It serves as a tribute to the black musicians of the 1920s and '30s who were part of the Harlem Renaissance, an era of growing creativity, cultural awareness, and ethnic pride, and takes its title from the 1929 Waller song "Ain't Misbehavin'". It was a time when Manhattan nightclubs like the Cotton Club and the Savoy Ballroom were the playgrounds of high society and Lenox Avenue dives were filled with piano players banging out the new beat known as swing. Five performers present an evening of rowdy, raunchy, and humorous songs that encapsulate the various moods of the era and reflect Waller's view of life as a journey meant for pleasure and play.
Ain't Misbehavin' opened in the Manhattan Theatre Club's East 73rd Street cabaret on February 8 1978 with featured singer Irene Cara. Its reception was such that it was decided to develop it into a full-scale production. After fourteen previews, the Broadway production, directed by Maltby with musical staging and choreography by Arthur Faria, opened on May 9 at the Longacre Theatre, later moving to the Plymouth and then the Belasco before finally completing its 1604-performance run. The original cast was comprised of Nell Carter, André DeShields, Armelia McQueen, Ken Page, and Charlayne Woodard. Replacements later in the run included Debbie Allen, Yvette Freeman, Adriane Lenox, and Alan Weeks. An original cast recording was released by RCA Victor.

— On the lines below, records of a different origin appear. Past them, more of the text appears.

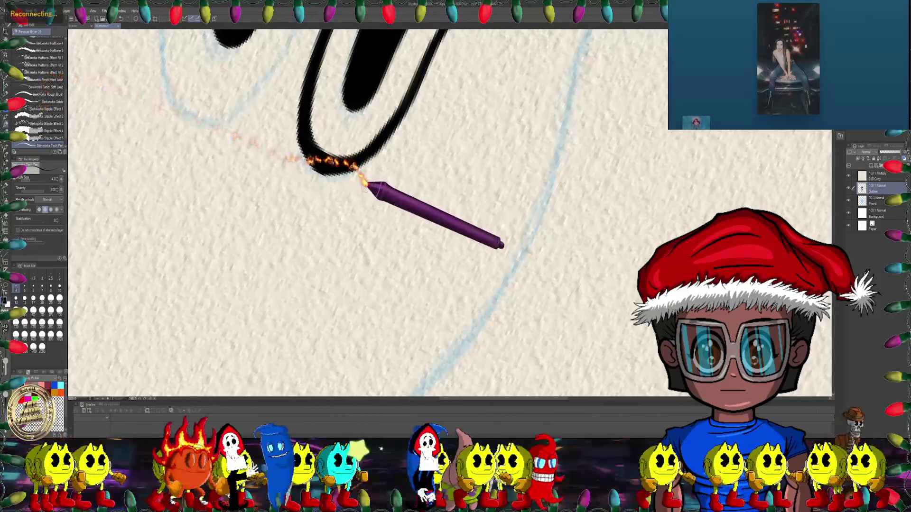
- Trim the eye outline edges with the Soft eraser at size 5, then zoom out to check
{"action": "key", "text": "e"}
{"action": "mouse_move", "coordinate": [367, 178]}
{"action": "left_mouse_down"}
{"action": "mouse_move", "coordinate": [401, 163]}
{"action": "mouse_move", "coordinate": [366, 152]}
{"action": "left_mouse_up"}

The West End production opened on March 22 1979 at Her Majesty's Theatre. DeShields and Woodard were joined by Evan Bell, Annie Joe Edwards, and Jozella Reed. It was revived in London in 1995 with Debby Bishop, Dawn Hope, Melanie Marshall, Sean Palmer, and Ray Shell. A London revival cast recording was released by First Night.

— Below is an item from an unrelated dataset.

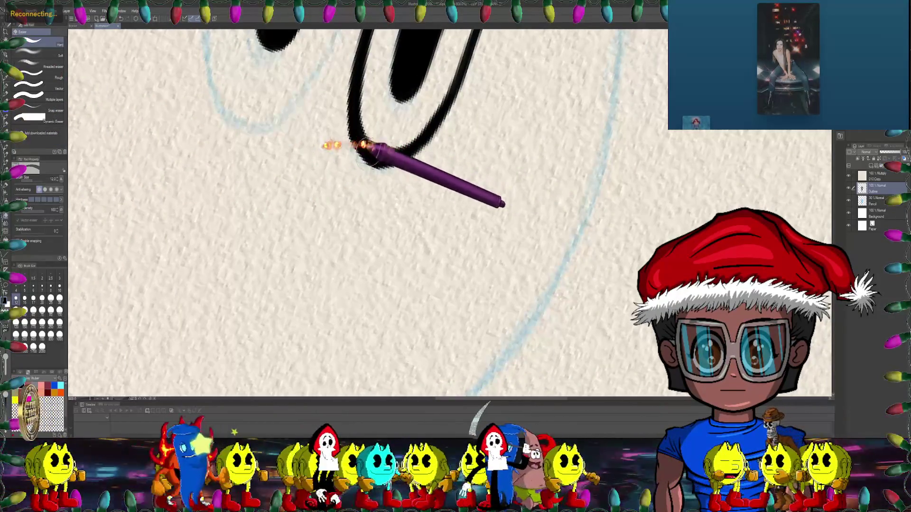
{"action": "left_click", "coordinate": [56, 52]}
{"action": "left_click_drag", "start_coordinate": [311, 183], "coordinate": [375, 133]}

After eight previews, a Broadway revival with the same director, choreographer, and cast as the original production a decade earlier opened on August 15 1988 at the Ambassador Theatre, where it ran for 176 performances.
In 1995, a national tour starred the Pointer Sisters, Eugene Barry-Hill, and Michael-Leon Wooley. Although it never reached Broadway as originally planned, a recording of highlights from the show was released by RCA.